The gig economy has exploded in the past decade, thanks to the ubiquity of smartphones and the billions of dollars of venture capital money that poured into companies in the space. The jobs have been popular with people who need part-time work or flexible schedules, and the technology allows workers to get paid quickly. Transportation apps also have low barriers to entry when it comes to required skills, hours and capital, according to a 2018 J.P. Morgan Chase study.
The emerging industry has brought its share of controversy by skirting regulations and, in some cases, labor laws. California lawmakers passed a bill last year, known as Assembly Bill 5 (AB5), requiring gig economy workers to be reclassified as employees instead of contractors.
‘Doing What You Can’
While Uber and Lyft have struggled in recent months with so many Americans stuck at home, food and grocery delivery services have seen spikes in demand because consumers are avoiding restaurants and supermarkets. In response, Instacart, DoorDash, Amazon and Shipt have all hired more drivers.

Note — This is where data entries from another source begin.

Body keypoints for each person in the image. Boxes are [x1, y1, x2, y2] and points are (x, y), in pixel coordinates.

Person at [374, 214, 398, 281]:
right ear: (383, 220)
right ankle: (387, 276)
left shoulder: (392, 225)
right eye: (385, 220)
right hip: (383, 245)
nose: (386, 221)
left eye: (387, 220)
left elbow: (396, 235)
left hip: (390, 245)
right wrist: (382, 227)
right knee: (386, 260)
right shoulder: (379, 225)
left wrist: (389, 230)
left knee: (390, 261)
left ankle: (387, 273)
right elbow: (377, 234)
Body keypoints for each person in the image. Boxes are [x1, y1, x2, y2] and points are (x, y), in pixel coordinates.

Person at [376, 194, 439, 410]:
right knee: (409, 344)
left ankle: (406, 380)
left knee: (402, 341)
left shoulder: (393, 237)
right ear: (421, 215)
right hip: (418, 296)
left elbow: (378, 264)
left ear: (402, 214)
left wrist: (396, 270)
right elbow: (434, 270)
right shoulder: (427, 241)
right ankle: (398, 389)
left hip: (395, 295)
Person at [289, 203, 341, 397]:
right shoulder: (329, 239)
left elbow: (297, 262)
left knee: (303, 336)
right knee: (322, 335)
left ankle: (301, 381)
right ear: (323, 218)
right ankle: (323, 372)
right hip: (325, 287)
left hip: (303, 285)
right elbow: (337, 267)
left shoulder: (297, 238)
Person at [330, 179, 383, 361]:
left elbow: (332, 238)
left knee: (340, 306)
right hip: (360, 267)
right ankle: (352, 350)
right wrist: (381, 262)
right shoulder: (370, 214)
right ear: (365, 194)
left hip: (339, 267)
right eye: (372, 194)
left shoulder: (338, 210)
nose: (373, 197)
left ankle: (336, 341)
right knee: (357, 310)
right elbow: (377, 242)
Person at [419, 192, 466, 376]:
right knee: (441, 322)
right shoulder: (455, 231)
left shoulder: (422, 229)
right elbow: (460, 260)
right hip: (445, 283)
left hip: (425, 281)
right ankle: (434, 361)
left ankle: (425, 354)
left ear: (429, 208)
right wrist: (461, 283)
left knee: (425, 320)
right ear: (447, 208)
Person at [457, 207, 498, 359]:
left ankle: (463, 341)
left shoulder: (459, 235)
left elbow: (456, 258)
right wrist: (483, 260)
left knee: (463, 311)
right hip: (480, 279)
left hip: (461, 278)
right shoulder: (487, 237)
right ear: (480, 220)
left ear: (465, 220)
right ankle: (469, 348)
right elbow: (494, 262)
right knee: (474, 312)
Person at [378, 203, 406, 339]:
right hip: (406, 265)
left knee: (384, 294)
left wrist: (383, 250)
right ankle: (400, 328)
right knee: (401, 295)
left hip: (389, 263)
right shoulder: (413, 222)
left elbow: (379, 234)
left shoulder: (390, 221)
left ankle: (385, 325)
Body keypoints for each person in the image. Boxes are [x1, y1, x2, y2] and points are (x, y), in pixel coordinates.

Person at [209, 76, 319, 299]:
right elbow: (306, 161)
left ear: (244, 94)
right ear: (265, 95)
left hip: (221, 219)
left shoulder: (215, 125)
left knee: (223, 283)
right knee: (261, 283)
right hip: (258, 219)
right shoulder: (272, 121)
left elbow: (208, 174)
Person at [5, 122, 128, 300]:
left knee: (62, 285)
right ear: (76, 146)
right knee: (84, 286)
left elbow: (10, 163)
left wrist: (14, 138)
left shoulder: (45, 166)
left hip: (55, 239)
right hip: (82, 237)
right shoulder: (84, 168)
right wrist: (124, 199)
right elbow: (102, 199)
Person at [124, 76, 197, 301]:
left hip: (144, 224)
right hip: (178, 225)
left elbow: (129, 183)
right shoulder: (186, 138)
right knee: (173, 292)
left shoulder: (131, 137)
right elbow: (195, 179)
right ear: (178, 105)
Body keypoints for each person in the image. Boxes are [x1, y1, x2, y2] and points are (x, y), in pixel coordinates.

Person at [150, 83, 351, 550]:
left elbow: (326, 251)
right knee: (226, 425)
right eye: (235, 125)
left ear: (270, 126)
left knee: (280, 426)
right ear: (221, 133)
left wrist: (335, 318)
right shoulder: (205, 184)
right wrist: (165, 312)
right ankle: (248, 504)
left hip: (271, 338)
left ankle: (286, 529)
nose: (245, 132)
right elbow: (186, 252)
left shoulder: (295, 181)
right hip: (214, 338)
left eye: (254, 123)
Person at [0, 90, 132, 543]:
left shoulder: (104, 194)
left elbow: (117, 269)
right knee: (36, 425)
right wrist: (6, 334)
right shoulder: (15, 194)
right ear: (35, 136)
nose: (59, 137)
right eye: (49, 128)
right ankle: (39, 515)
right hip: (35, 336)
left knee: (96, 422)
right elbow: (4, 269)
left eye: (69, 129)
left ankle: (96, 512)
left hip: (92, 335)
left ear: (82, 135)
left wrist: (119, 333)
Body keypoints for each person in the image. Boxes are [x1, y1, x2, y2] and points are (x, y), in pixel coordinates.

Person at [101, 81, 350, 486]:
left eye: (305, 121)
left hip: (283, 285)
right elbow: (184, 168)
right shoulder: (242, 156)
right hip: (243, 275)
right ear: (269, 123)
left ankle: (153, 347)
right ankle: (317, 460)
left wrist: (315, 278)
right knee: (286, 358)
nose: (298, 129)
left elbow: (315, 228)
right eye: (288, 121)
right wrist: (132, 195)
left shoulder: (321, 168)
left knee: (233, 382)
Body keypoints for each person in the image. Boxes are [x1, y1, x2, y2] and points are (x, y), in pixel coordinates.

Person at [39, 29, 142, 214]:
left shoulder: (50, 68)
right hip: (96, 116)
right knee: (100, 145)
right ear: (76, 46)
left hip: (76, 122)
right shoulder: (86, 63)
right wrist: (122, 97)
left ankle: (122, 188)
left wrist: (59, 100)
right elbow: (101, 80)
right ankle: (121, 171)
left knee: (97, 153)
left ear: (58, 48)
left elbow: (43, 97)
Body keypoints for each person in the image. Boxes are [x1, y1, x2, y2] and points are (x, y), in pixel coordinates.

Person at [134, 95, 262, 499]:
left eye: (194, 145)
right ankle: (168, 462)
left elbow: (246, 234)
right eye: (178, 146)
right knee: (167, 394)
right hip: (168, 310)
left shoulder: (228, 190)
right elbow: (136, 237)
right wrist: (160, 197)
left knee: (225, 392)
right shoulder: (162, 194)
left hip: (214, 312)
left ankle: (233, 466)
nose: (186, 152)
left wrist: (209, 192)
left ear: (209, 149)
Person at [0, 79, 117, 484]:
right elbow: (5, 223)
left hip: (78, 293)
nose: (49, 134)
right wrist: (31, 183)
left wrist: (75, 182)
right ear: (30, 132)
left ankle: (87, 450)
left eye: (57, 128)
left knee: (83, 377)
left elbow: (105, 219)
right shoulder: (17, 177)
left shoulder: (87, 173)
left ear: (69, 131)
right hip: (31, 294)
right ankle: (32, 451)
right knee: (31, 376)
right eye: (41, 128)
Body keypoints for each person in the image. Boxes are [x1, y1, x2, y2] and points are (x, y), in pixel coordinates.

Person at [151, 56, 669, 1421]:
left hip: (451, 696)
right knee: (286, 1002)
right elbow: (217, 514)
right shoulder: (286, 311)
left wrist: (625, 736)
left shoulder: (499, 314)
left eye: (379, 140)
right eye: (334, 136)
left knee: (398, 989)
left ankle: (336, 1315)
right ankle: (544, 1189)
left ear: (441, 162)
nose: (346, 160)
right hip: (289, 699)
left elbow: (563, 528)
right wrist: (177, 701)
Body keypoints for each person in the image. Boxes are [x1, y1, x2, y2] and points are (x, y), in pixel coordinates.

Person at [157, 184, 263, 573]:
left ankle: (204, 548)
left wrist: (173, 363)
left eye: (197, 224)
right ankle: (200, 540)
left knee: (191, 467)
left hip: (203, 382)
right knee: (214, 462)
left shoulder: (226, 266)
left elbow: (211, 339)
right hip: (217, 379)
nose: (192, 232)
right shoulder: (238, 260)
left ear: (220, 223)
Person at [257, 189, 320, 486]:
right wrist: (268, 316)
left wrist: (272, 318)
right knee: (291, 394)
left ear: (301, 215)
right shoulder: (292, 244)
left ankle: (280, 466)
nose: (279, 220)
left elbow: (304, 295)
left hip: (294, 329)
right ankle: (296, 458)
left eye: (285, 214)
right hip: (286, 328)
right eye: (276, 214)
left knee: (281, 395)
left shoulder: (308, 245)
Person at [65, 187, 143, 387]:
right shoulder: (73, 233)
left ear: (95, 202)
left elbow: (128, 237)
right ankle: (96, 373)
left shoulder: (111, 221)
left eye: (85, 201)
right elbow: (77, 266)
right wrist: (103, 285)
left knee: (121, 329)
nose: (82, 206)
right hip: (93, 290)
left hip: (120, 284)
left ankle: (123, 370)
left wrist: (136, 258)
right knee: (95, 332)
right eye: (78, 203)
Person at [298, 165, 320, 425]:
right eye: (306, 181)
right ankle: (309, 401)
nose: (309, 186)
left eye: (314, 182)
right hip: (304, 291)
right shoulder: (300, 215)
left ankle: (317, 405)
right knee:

Still, longtime gig workers say that jobs are harder to find. Katie Billingsley-Hudson, who lives in Nashville, Tennessee, said the city used to offer plenty of work, but shifts now get snatched up much faster.
“Right now, it’s all about doing what you can to make money,” Billingsley-Hudson said. “It’s definitely getting harder to pick and choose who you can make money with.”
Laura Chelton said Amazon Flex is similarly competitive in the Seattle area, where she lives. Last month, the Seattle City Council passed an order requiring food delivery companies to pay workers an extra $2.50 per hour for each drop-off within city limits. That’s led more people to fight for shifts delivering for Whole Foods or Amazon Fresh.
“I know I spend A LOT more time hitting refresh on the app to try to snag a Seattle block,” Chelton said in a Facebook message.
Polenz, meanwhile, said he plans to continue collecting unemployment until he secures a job in IT, where he has eight years of experience. If he can’t find a job doing that, he said he would consider returning to gig work.
Jonathan Whitney, a part-time gig worker who also makes YouTube videos, recently rolled out GigSharks, a service that allows users to review earnings for apps in their area, whether for delivery gigs or hosting on Airbnb. The website aggregates reviews and earnings data.
Over time, Whitney said he hopes to allow drivers to track their earnings across multiple gig apps.
“So if drivers see a decline, they can shift to something else,” said Whitney, who drives for Grubhub in his spare time.
Whitney said he’s happy the gig economy has grown during the pandemic. But he added that gig work shouldn’t serve as a full-time job due to the unpredictable wages and dearth of benefits.
Steward agrees, and said that gig work may provide “immediate relief” for individuals in the short term, but it could exacerbate their financial insecurity because of the volatility in the economy and labor market.
“No one should have to be depending on the luck of an algorithm in order to pay rent or get groceries and that’s sort of what we’re seeing,” Steward said. “As unemployment is quickly cut off, we’re likely to see more of that.”